The conference call had begun, and a voice in New York was slowly and deliberately taking roll, making sure each major league team was connected, could hear clearly, and was ready to start. The 2001 MLB draft was about to begin, and the Twins still didn't have an answer.
"Cleveland ... ready. Colorado ... ready. Detroit ... ready," the voice over the speaker phone squawked into a large, windowless conference room in the basement of the Metrodome, the volume cranked to be heard over the clatter of the stadium kitchen in the next room.
Nearly two dozen Twins scouts and supervisors were gathered in the "dungeon," as they called it, with white-erase boards lining the walls and scouting reports spread out on the table. Air conditioning sporadically kicked on to circulate the air, heavy with the smell of fryer grease.

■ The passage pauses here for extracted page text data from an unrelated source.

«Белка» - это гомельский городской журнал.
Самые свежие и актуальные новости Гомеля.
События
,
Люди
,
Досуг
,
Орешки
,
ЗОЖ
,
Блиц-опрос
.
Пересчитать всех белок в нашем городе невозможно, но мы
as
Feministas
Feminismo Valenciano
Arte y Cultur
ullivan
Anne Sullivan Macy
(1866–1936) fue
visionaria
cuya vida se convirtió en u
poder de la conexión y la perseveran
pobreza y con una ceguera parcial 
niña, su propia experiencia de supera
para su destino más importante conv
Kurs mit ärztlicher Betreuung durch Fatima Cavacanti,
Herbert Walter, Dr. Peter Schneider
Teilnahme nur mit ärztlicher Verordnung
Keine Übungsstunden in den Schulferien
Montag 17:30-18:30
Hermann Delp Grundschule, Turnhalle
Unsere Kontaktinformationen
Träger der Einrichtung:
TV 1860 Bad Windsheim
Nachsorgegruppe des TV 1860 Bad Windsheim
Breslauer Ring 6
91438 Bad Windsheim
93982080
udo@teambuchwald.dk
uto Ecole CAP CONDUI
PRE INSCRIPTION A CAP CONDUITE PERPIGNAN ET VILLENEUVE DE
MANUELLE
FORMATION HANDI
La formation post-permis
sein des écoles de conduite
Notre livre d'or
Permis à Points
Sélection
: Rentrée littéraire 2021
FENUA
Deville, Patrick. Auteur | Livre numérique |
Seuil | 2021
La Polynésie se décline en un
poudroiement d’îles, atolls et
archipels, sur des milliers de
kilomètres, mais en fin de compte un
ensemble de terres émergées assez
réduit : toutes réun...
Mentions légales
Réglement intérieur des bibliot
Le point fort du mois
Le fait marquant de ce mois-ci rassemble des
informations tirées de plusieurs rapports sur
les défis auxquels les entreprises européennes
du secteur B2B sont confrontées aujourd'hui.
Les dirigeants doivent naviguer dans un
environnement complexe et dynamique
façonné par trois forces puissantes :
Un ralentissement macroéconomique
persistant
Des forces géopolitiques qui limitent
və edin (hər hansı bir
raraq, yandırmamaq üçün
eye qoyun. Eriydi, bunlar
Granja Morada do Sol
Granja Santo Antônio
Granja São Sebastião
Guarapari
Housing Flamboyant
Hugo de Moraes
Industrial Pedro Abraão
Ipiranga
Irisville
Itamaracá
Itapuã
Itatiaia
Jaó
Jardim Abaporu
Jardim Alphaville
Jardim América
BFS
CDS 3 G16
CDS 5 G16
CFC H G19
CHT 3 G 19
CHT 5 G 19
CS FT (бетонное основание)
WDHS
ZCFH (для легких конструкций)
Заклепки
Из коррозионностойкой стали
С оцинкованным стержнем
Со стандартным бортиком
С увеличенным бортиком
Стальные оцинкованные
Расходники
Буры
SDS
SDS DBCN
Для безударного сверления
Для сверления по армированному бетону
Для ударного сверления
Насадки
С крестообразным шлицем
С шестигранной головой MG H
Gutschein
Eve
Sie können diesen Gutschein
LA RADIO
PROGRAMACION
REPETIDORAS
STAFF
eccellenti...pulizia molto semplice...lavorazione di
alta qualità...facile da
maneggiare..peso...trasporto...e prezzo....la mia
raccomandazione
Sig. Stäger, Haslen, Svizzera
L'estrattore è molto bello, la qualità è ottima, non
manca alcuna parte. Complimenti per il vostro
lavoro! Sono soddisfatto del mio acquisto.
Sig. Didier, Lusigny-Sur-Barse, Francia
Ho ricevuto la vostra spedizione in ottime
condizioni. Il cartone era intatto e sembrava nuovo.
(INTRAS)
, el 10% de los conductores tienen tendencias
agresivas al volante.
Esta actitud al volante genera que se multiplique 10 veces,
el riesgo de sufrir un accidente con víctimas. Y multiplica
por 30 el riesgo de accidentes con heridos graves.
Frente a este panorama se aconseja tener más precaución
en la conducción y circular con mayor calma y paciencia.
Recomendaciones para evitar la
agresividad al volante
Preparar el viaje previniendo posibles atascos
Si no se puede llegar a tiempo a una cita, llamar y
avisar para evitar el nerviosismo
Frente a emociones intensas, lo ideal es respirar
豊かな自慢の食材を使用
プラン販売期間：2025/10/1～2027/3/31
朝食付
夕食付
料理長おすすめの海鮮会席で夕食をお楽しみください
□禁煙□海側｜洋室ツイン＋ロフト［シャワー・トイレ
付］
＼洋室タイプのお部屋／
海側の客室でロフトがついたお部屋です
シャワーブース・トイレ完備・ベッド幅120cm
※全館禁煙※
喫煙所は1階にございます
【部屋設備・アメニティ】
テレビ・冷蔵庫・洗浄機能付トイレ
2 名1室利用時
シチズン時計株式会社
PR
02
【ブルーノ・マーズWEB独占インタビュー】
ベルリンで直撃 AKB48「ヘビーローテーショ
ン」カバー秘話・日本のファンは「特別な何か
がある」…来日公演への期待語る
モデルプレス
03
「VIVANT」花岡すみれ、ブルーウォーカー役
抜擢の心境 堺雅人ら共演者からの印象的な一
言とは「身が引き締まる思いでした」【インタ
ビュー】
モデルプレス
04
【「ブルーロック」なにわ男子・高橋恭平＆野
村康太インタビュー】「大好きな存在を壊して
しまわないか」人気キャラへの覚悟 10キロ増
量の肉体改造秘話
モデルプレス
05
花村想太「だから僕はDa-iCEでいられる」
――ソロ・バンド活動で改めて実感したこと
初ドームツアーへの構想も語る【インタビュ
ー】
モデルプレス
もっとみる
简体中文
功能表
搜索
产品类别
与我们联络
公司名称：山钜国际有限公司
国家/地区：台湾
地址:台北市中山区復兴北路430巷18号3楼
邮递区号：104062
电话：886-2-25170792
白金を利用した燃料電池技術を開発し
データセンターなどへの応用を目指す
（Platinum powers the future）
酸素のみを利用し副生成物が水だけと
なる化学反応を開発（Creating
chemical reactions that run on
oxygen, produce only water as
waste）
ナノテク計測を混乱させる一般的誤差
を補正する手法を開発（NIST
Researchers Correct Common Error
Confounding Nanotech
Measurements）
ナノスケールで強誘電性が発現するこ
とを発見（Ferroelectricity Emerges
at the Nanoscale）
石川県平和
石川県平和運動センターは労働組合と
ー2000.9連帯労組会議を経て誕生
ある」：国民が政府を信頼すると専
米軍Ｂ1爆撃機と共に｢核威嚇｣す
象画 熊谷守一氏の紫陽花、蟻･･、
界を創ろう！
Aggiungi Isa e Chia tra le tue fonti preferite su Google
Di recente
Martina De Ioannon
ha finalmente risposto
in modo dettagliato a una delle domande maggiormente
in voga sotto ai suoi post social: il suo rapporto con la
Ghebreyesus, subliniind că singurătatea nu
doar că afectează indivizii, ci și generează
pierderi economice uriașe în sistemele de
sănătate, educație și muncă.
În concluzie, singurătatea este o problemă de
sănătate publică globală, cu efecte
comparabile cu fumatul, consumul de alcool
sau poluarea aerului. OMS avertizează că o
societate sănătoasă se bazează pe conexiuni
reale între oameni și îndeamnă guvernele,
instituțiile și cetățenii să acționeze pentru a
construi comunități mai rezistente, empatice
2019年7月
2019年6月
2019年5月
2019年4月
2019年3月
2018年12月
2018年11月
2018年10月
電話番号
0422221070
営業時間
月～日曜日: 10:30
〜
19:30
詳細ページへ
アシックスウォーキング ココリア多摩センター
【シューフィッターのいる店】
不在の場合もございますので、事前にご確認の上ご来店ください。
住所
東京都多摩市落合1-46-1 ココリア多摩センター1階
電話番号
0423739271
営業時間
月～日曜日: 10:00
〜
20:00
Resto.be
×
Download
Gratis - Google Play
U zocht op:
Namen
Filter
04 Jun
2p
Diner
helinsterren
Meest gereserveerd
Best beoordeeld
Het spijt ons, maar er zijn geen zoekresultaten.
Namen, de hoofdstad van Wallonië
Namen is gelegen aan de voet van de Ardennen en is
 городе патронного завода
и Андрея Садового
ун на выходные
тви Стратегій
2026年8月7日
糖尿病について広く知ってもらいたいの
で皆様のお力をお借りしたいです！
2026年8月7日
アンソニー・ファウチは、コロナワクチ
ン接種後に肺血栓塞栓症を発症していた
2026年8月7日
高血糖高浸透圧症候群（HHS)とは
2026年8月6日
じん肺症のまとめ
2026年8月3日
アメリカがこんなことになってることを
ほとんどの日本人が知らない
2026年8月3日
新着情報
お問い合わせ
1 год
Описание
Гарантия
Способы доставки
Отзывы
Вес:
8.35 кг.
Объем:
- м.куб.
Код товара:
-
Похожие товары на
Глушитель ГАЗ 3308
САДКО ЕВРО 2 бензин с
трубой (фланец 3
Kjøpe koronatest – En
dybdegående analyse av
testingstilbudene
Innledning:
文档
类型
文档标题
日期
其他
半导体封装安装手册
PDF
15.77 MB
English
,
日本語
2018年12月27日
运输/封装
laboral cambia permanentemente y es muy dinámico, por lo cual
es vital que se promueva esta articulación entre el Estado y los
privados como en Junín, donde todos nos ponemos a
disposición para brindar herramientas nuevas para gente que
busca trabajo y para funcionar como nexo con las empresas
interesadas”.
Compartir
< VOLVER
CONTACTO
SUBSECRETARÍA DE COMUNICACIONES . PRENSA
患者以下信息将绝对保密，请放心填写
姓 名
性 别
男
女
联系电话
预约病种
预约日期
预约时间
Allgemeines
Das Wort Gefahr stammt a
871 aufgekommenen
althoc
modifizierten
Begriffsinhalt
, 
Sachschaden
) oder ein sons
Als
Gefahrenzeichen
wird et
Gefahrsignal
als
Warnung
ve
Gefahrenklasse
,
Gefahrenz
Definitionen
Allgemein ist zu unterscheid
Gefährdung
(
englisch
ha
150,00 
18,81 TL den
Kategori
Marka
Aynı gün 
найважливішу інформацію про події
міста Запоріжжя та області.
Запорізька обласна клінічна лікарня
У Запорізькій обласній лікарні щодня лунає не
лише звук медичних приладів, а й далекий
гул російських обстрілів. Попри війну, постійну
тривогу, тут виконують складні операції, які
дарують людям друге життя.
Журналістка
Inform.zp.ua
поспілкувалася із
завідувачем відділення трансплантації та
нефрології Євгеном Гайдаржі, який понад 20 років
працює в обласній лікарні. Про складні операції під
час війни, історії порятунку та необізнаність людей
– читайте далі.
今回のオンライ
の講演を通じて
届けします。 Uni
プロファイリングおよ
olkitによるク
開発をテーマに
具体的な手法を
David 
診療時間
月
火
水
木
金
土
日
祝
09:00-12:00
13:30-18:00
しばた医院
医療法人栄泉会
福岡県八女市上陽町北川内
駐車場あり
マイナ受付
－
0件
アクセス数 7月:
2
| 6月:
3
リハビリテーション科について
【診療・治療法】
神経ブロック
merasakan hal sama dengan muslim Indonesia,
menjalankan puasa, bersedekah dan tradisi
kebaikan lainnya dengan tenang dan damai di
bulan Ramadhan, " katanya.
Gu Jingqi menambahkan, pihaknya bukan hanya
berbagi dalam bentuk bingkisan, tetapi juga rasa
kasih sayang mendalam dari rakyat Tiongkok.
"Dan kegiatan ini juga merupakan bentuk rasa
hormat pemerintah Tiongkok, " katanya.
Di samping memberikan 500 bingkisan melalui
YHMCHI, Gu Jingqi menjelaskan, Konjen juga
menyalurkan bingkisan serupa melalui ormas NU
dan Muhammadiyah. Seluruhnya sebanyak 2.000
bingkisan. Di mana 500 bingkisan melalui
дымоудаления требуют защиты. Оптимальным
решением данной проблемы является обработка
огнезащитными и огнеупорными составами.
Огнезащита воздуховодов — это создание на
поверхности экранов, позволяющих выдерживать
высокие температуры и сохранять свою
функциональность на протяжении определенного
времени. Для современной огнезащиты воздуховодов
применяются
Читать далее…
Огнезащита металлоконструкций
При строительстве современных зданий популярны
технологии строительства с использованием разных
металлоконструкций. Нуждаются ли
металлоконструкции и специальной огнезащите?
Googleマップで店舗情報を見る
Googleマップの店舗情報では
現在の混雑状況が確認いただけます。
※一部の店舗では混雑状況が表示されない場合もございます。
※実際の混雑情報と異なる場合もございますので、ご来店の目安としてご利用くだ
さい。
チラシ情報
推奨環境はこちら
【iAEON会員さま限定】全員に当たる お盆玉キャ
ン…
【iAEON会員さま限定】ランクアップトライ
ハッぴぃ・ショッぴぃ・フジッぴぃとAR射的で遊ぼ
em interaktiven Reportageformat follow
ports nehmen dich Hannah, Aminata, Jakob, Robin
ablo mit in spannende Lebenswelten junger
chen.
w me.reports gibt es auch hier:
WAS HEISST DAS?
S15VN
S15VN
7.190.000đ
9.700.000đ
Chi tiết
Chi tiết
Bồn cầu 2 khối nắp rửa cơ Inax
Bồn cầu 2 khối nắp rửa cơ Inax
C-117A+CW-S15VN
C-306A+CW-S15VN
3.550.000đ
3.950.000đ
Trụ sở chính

Joel Lepel, the Twins' Midwest scouting supervisor, walked into the room as the roll call neared its end, having just listened in on one final round of last-ditch phone calls. As general manager Terry Ryan and assistant GM Wayne Krivsky walked in behind him, Lepel looked at scouting director Mike Radcliff, sitting at the head of the table in front of the phone, and shook his head. No deal.
"Take who you want," Lepel said.
Radcliff looked around the room. He looked at Ryan, who had already given his blessing. He looked at the other assembled scouts, some who agreed with him, some who did not. "I know some guys weren't sure what I was going to say," Radcliff says now.
The roll call ended just after noon, and the disembodied voice on the line said the draft would now begin.
"Minnesota has the first pick," it said, and then paused, waiting.
Radcliff leaned forward and hit the "talk" button on the speaker.
Joe Mauer stood impatiently in his parents' bedroom. There was a party about to start downstairs in the Mauers' St. Paul, Minn., home, where a couple of dozen of his Cretin-Derham Hall teammates, mostly his fellow seniors, had gathered, and the 18-year-old ballplayer was eager to join them. They had to make this quick, after all, because they had an important baseball game to play that afternoon, the Section 3 championship against Woodbury.
They just needed to know what they were celebrating.
"We really didn't know what was going to happen at that point," Mauer said. "The Twins called right before the draft, like 10 (minutes) to noon, and said they were talking about an agreement with somebody (else), but we want you, and here's (the bonus) we want you for. And my parents were like, 'Well, that's not what we talked about.' And when they hung up, we just looked at each other. I was like, 'So is that it?' "
Just five miles away, the Twins were poised to make their selection, but there was no TV show back then, no pick-by-pick breakdown. Just a couple of years earlier, MLB and some media outlets had begun posting draft results on the internet, but until recently, most players didn't know they had been drafted until their new team called to inform them.
"My agents, advisors at the time, had been talking to us that morning. They thought the Twins might still take me anyway. We just didn't know," Mauer said. "About 10 minutes after the draft started, (agents Ron Shapiro and Michael Maas) called back and said they hadn't heard anything. 'We don't know what's going to happen,' they told us. And while we're talking, Michael all of a sudden says, 'Hey, it says on the internet that you were taken No. 1!' And that's how I found out. Just someone happened to see it online, while I'm standing in my parents' bedroom."
Mauer pauses at the memory. "It's a little different today," he said.
He's absolutely right about that. On Monday, the Twins will exercise the overall No. 1 pick once again, for the third time in their history.
The player they select surely will be watching the national TV broadcast, might even be in MLB Network's Secaucus, N.J., studios to revel in his status. He'll shake the commissioner's hand, be interviewed by former ballplayers, and watch highlights of his amateur career.
But whoever the Twins choose, he probably won't go 4-for-4 that day and lead his team into the state quarterfinals.
"That made the day perfect. We ended up 10-running them (in a 13-3 win) at old Midway Stadium and got to celebrate again," Mauer said. "It was a lot of fun."
Baseball still is for Mauer, and that's one thing that hasn't changed: Sixteen years later, he's still in the lineup most days for the team that drafted him.
In fact, Mauer is one of the great success stories not only in Minnesota draft history, but of the draft overall. Of the 52 players who have been chosen as the overall top pick, only three, as measured by baseball-reference.com's Wins Above Replacement (WAR), have had more productive and successful careers than the three-time batting champion, six-time All-Star and 2009 Most Valuable Player: Alex Rodriguez, Chipper Jones and Ken Griffey Jr., the latter a Hall of Famer and the other two possessing Cooperstown-worthy resumes.
Yet the "Matt Christopher Sports Classic" quality to Mauer's career-long tenure with his hometown team has largely obscured a few facts about that draft choice: It almost didn't happen, the Twins were roasted by critics and scouts when it did, and it probably wouldn't happen today.
"The timing of it all is pretty remarkable," Radcliff said. "To have a kid this talented, from right down the street, enter the draft in the one year we happen to have the top pick — you could never plan that. You couldn't imagine it."